*** Begin section ***

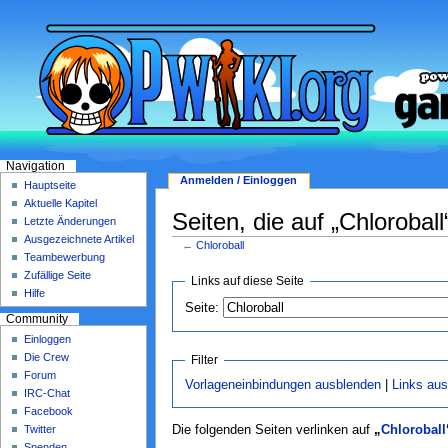
Navigation
Anmelden / Einloggen
Hauptseite
Aktuelle Kapitel
Seiten, die auf „Chloroball
Letzte Änderungen
Ausgezeichnete Artikel
←
Chloroball
Teambewerbung
Zufällige Seite
Links auf diese Seite
Hilfe
Seite:
Community
Einloggen
Die Crew
Filter
Forum
Vorlageneinbindungen ausblenden
|
Links au
IRC-Chat
Facebook
Twitter
Die folgenden Seiten verlinken auf
„
Chloroball
Spenden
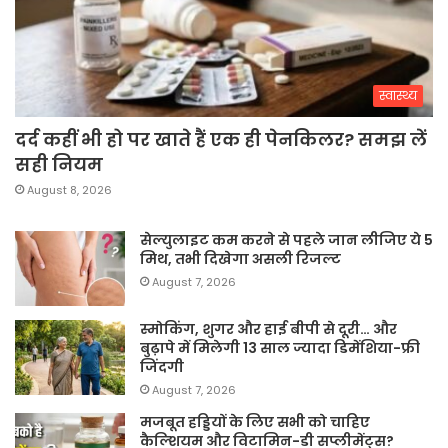
स्वास्थ्य
दर्द कहीं भी हो पर खाते हैं एक ही पेनकिलर? समझ लें
सही नियम
August 8, 2026
सेल्युलाइट कम करने से पहले जान लीजिए ये 5
मिथ, तभी दिखेगा असली रिजल्ट
August 7, 2026
स्मोकिंग, शुगर और हाई बीपी से दूरी… और
बुढ़ापे में मिलेगी 13 साल ज्यादा डिमेंशिया-फ्री
जिंदगी
August 7, 2026
मजबूत हड्डियों के लिए सभी को चाहिए
कैल्शियम और विटामिन-डी सप्लीमेंट्स?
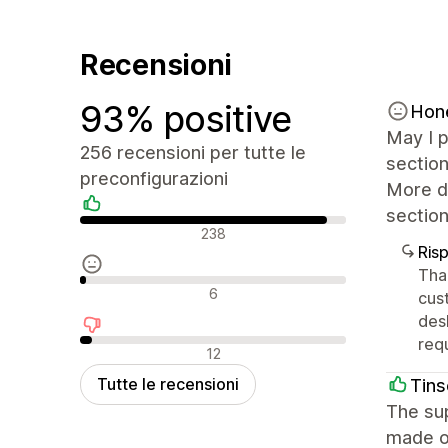
Recensioni
93% positive
Hon
May I p
256 recensioni per tutte le
section
preconfigurazioni
More de
section
Recensioni positive
238
Ris
Tha
Recensioni neutrali
6
cus
des
req
Recensioni negative
12
Tutte le recensioni
Tins
The sup
made o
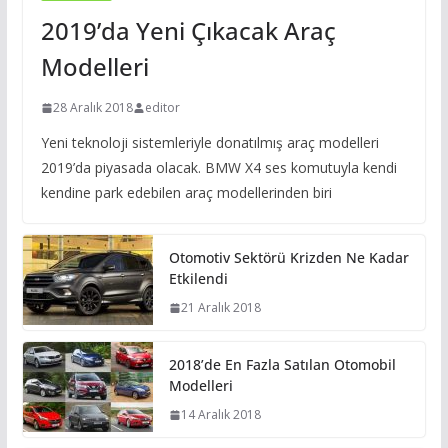
2019’da Yeni Çıkacak Araç
Modelleri
28 Aralık 2018
editor
Yeni teknoloji sistemleriyle donatılmış araç modelleri
2019’da piyasada olacak. BMW X4 ses komutuyla kendi
kendine park edebilen araç modellerinden biri
Otomotiv Sektörü Krizden Ne Kadar
Etkilendi
21 Aralık 2018
2018’de En Fazla Satılan Otomobil
Modelleri
14 Aralık 2018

*** End section ***

= Your assignment =
Switch "Chloroball" to "Sunball" everywhere in the text read from the data above, leaving everything else unchanged. Give the text only, without the pictures.

= Exercise response =
Navigation
Anmelden / Einloggen
Hauptseite
Aktuelle Kapitel
Seiten, die auf „Sunball
Letzte Änderungen
Ausgezeichnete Artikel
←
Sunball
Teambewerbung
Zufällige Seite
Links auf diese Seite
Hilfe
Seite:
Community
Einloggen
Die Crew
Filter
Forum
Vorlageneinbindungen ausblenden
|
Links au
IRC-Chat
Facebook
Twitter
Die folgenden Seiten verlinken auf
„
Sunball
Spenden
स्वास्थ्य
दर्द कहीं भी हो पर खाते हैं एक ही पेनकिलर? समझ लें
सही नियम
August 8, 2026
सेल्युलाइट कम करने से पहले जान लीजिए ये 5
मिथ, तभी दिखेगा असली रिजल्ट
August 7, 2026
स्मोकिंग, शुगर और हाई बीपी से दूरी… और
बुढ़ापे में मिलेगी 13 साल ज्यादा डिमेंशिया-फ्री
जिंदगी
August 7, 2026
मजबूत हड्डियों के लिए सभी को चाहिए
कैल्शियम और विटामिन-डी सप्लीमेंट्स?
Recensioni
93% positive
Hon
May I p
256 recensioni per tutte le
section
preconfigurazioni
More de
section
Recensioni positive
238
Ris
Tha
Recensioni neutrali
6
cus
des
req
Recensioni negative
12
Tutte le recensioni
Tins
The sup
made o
2019’da Yeni Çıkacak Araç
Modelleri
28 Aralık 2018
editor
Yeni teknoloji sistemleriyle donatılmış araç modelleri
2019’da piyasada olacak. BMW X4 ses komutuyla kendi
kendine park edebilen araç modellerinden biri
Otomotiv Sektörü Krizden Ne Kadar
Etkilendi
21 Aralık 2018
2018’de En Fazla Satılan Otomobil
Modelleri
14 Aralık 2018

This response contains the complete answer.